• _Document text_:
— start —

The Pentagon’s Money Pit: How Iran as a State Saves Trillions
The Current US Military Footprint in the Middle East
Bases and Troops
The United States maintains an enormous military presence surrounding Iran:
| Country | Key Bases | Troops | Purpose |
|---|---|---|---|
| Qatar | Al Udeid Air Base | ~10,000 | CENTCOM forward HQ, air operations |
| Bahrain | NSA Bahrain | ~9,000 | 5th Fleet headquarters |
| Kuwait | Camp Arifjan, Ali Al Salem | ~13,000 | Army logistics hub |
| UAE | Al Dhafra Air Base | ~3,500 | Air operations, drone base |
| Iraq | Al Asad, Erbil | ~2,500 | Counter-ISIS, Iran deterrence |
| Saudi Arabia | Prince Sultan Air Base | ~2,500 | Air defense, Patriot batteries |
| Jordan | Multiple facilities | ~3,000 | Training, border security |
| Turkey | Incirlik Air Base | ~1,700 | NATO, nuclear weapons storage |
| Djibouti | Camp Lemonnier | ~4,000 | Horn of Africa operations |
Total: ~40,000-50,000 troops across the region, with surge capacity demonstrated repeatedly.
Annual Costs
| Category | Estimated Annual Cost |
|---|---|
| Overseas base operations (global) | ~$55 billion |
| Middle East share (estimated) | ~$15-20 billion |
| 5th Fleet operations | ~$6-8 billion |
| CENTCOM operations | ~$10-15 billion |
| Arms sales support/training | ~$2-3 billion |
| Intelligence operations (regional) | Classified, estimated $3-5 billion |
Conservative annual Middle East military spend: $20-50 billion+
The Cumulative Cost of Containing Iran
Post-9/11 Wars: $8 Trillion and Counting
Brown University’s Costs of War Project calculates the total cost of post-9/11 military operations at over $8 trillion (through FY2022), including:
- Direct war spending: ~$2.3 trillion (Afghanistan, Iraq, Syria)
- Veteran care obligations: ~$2.2 trillion (projected through 2050)
- Interest on war borrowing: ~$1.1 trillion
- Homeland security increases: ~$1.1 trillion
- State Department/USAID: ~$0.6 trillion
While not all of this is attributable to Iran, Iran’s position as the primary adversary in the region has driven:
- The entire 5th Fleet presence in Bahrain
- Patriot missile batteries across the Gulf
- The “maximum pressure” campaigns
- Multiple rounds of military operations
Operation Epic Fury / Roaring Lion (2026)
The current military operations against Iran represent staggering costs:
| Item | Estimated Cost |
|---|---|
| Cruise missiles fired | $2-5 billion (Tomahawks at $2M each, JASSM-ERs at $3M+) |
| Aircraft carrier strike groups deployed (3) | ~$6.5M/day per group |
| B-2 bomber sorties | ~$130K/flight hour |
| Daily operational cost | Estimated $891.4 million/day |
| Projected total (if extended) | $30-95 billion |
The 45-Year Tab
Since 1979, the US has spent on Iran-related military posture:
| Period | Approximate Cost |
|---|---|
| Iran-Iraq War support (1980-88) | $5-10 billion (intelligence, naval escorts) |
| Tanker War / Operation Earnest Will | $2+ billion |
| Dual containment era (1990s) | $30-50 billion |
| Post-9/11 regional posture (2001-2025) | $100-200 billion |
| Operation Epic Fury (2026) | $30-95 billion (projected) |
| Total estimated Iran-related spend | $200-400+ billion |
What Changes If Iran Is a State
Bases That Become Unnecessary
If Iran is part of the United States, the entire strategic rationale for the Gulf military presence collapses:
Primary mission — deterring/containing Iran — eliminated. This means:
-
5th Fleet could relocate to Bandar Abbas — Iran’s existing deep-water port on the Strait of Hormuz. Instead of paying Bahrain for basing rights, the US Navy operates from its own state.

— end —

• _What this exercise asks_:
(a) In two sentences, summarize the article on US military spending around Iran.
(b) Answer these from the article on US military spending around Iran:
(i) Which base is listed for Qatar, and how many troops are stationed there?
(ii) What total cost does Brown University's Costs of War Project give for post-9/11 military operations?
(iii) What daily operational cost is estimated for Operation Epic Fury / Roaring Lion?

• _Data extract_:

— start —

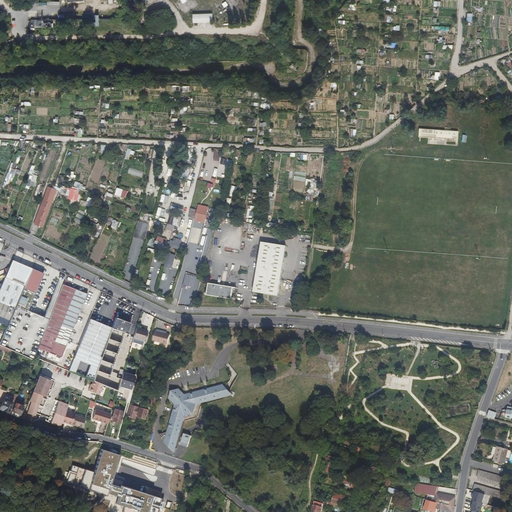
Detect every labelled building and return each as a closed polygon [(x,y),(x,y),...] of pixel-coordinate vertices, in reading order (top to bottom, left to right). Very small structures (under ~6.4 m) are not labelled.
[(28,7),(28,2),(14,2),(14,8),(17,8),(17,10),(18,10),(18,11),(26,10),(26,7),(28,7)] [(171,18),(165,10),(148,15),(148,25),(159,32),(167,30),(171,18)] [(213,22),(213,14),(193,14),(194,23),(213,22)] [(46,20),(33,20),(33,29),(39,29),(41,27),(100,26),(100,19),(85,19),(84,21),(73,21),(73,20),(58,20),(58,21),(46,21),(46,20)] [(297,78),(306,69),(308,54),(307,51),(302,50),(301,49),(290,48),(288,48),(287,54),(285,56),(284,57),(276,59),(276,62),(276,75),(277,79),(281,80),(289,80),(297,78)] [(458,139),(459,131),(420,128),(420,137),(456,139),(458,139)] [(29,186),(35,187),(37,172),(34,171),(35,166),(30,165),(28,173),(27,173),(25,188),(28,189),(29,186)] [(9,188),(14,172),(18,173),(19,170),(9,167),(2,185),(9,188)] [(127,174),(142,178),(143,171),(129,167),(127,174)] [(38,185),(35,195),(40,196),(43,187),(38,185)] [(39,227),(42,228),(57,189),(49,186),(34,225),(38,226),(39,228),(39,227)] [(117,188),(114,196),(126,199),(128,191),(117,188)] [(66,200),(78,201),(79,189),(67,189),(66,200)] [(179,227),(184,207),(172,203),(170,210),(174,210),(170,224),(179,227)] [(189,242),(199,244),(207,207),(197,204),(189,242)] [(138,221),(133,237),(144,241),(150,224),(138,221)] [(158,236),(156,243),(165,246),(167,239),(158,236)] [(186,245),(181,244),(182,239),(172,237),(169,247),(184,251),(186,245)] [(252,291),(277,295),(285,244),(260,241),(252,291)] [(172,269),(175,255),(167,253),(164,267),(172,269)] [(7,305),(14,308),(32,269),(12,260),(9,268),(5,270),(6,273),(3,275),(4,278),(0,288),(0,315),(3,317),(7,305)] [(37,348),(39,343),(52,312),(47,310),(44,317),(25,308),(32,292),(35,293),(43,273),(32,268),(32,269),(14,308),(7,325),(6,328),(0,341),(0,346),(11,351),(32,360),(37,348)] [(183,284),(194,287),(197,276),(186,272),(183,284)] [(205,296),(230,299),(232,287),(207,283),(205,296)] [(61,358),(67,341),(86,294),(63,284),(52,312),(39,343),(37,348),(48,353),(46,359),(58,364),(60,359),(55,357),(56,356),(61,358)] [(112,328),(127,333),(131,323),(115,317),(112,328)] [(89,319),(77,348),(95,355),(99,357),(111,328),(89,319)] [(144,342),(147,331),(136,328),(133,338),(143,341),(144,342)] [(168,344),(170,335),(168,334),(168,332),(157,329),(157,331),(156,331),(153,340),(168,344)] [(11,351),(0,346),(0,351),(9,355),(11,351)] [(95,355),(77,348),(73,359),(79,361),(90,366),(95,355)] [(99,357),(95,355),(90,366),(86,377),(92,379),(93,380),(101,358),(99,357)] [(341,402),(348,356),(342,355),(341,361),(342,361),(336,401),(341,402)] [(75,372),(79,361),(73,359),(69,369),(75,372)] [(119,385),(131,389),(135,376),(123,372),(119,385)] [(35,411),(41,396),(44,398),(50,382),(38,377),(36,382),(28,402),(31,403),(25,419),(32,422),(34,417),(35,411)] [(103,397),(107,388),(98,384),(97,388),(96,390),(95,390),(93,393),(103,397)] [(175,452),(183,422),(198,418),(202,403),(231,395),(223,386),(185,396),(179,391),(171,399),(176,405),(168,433),(159,435),(175,452)] [(65,411),(67,404),(58,400),(50,422),(58,425),(57,428),(58,429),(61,422),(65,411)] [(0,409),(10,414),(14,404),(6,401),(6,402),(2,401),(1,404),(0,404),(0,409)] [(18,417),(24,404),(19,401),(18,404),(15,403),(14,403),(14,404),(10,414),(18,417)] [(95,403),(90,401),(85,417),(88,418),(91,408),(93,409),(95,403)] [(116,405),(111,421),(120,423),(123,412),(120,411),(122,407),(116,405)] [(131,405),(128,416),(137,419),(137,416),(146,419),(149,411),(131,405)] [(107,424),(110,414),(95,409),(92,419),(107,424)] [(74,413),(65,411),(61,422),(71,425),(74,413)] [(489,411),(487,417),(494,419),(496,413),(489,411)] [(74,413),(71,425),(76,426),(79,416),(74,415),(74,414),(74,413)] [(85,418),(79,416),(76,426),(81,428),(85,418)] [(192,436),(184,434),(180,445),(188,448),(192,436)] [(505,464),(508,449),(496,446),(493,461),(505,464)] [(72,465),(66,484),(106,496),(107,494),(118,497),(116,504),(124,507),(122,511),(137,511),(138,511),(140,511),(155,511),(160,498),(117,484),(113,483),(115,478),(107,476),(115,453),(101,449),(94,472),(72,465)] [(327,451),(324,463),(327,463),(332,465),(333,463),(338,465),(339,458),(336,457),(337,452),(327,451)] [(376,477),(378,469),(371,466),(368,475),(376,477)] [(139,468),(138,476),(147,478),(148,470),(139,468)] [(508,478),(479,470),(477,476),(506,484),(508,478)] [(177,477),(176,477),(168,511),(176,511),(185,475),(178,474),(177,477)] [(333,487),(339,489),(341,483),(340,482),(341,481),(342,478),(339,477),(337,481),(336,481),(337,477),(334,476),(333,480),(335,481),(333,487)] [(355,488),(357,482),(353,480),(352,481),(342,478),(341,481),(346,483),(346,485),(355,488)] [(436,496),(437,487),(416,483),(415,492),(416,493),(436,496)] [(501,499),(503,492),(475,484),(473,491),(475,491),(486,495),(501,499)] [(486,495),(475,491),(473,500),(483,503),(486,495)] [(340,505),(343,496),(335,493),(332,503),(336,504),(340,505)] [(455,506),(456,498),(438,494),(437,494),(436,496),(435,503),(439,504),(438,509),(439,509),(449,511),(450,511),(455,511),(456,507),(455,506)] [(483,503),(473,500),(472,504),(473,504),(472,510),(474,510),(479,511),(481,511),(484,504),(483,503)] [(435,511),(436,511),(438,509),(439,504),(435,503),(434,503),(427,501),(425,509),(435,511)] [(314,503),(312,510),(318,511),(321,511),(323,507),(319,506),(319,504),(317,503),(317,504),(314,503)]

— end —

• _Solutions to the tasks_:
(a) The United States keeps roughly 40,000–50,000 troops at bases surrounding Iran, with a conservative annual Middle East military spend of $20–50 billion or more and an estimated $200–400+ billion in Iran-related spending since 1979. If Iran were part of the United States, the primary mission of deterring and containing Iran would be eliminated, and the 5th Fleet could relocate from Bahrain to Iran's port of Bandar Abbas.

(b)
(i) Al Udeid Air Base, with about 10,000 troops.
(ii) Over $8 trillion, through FY2022.
(iii) An estimated $891.4 million per day.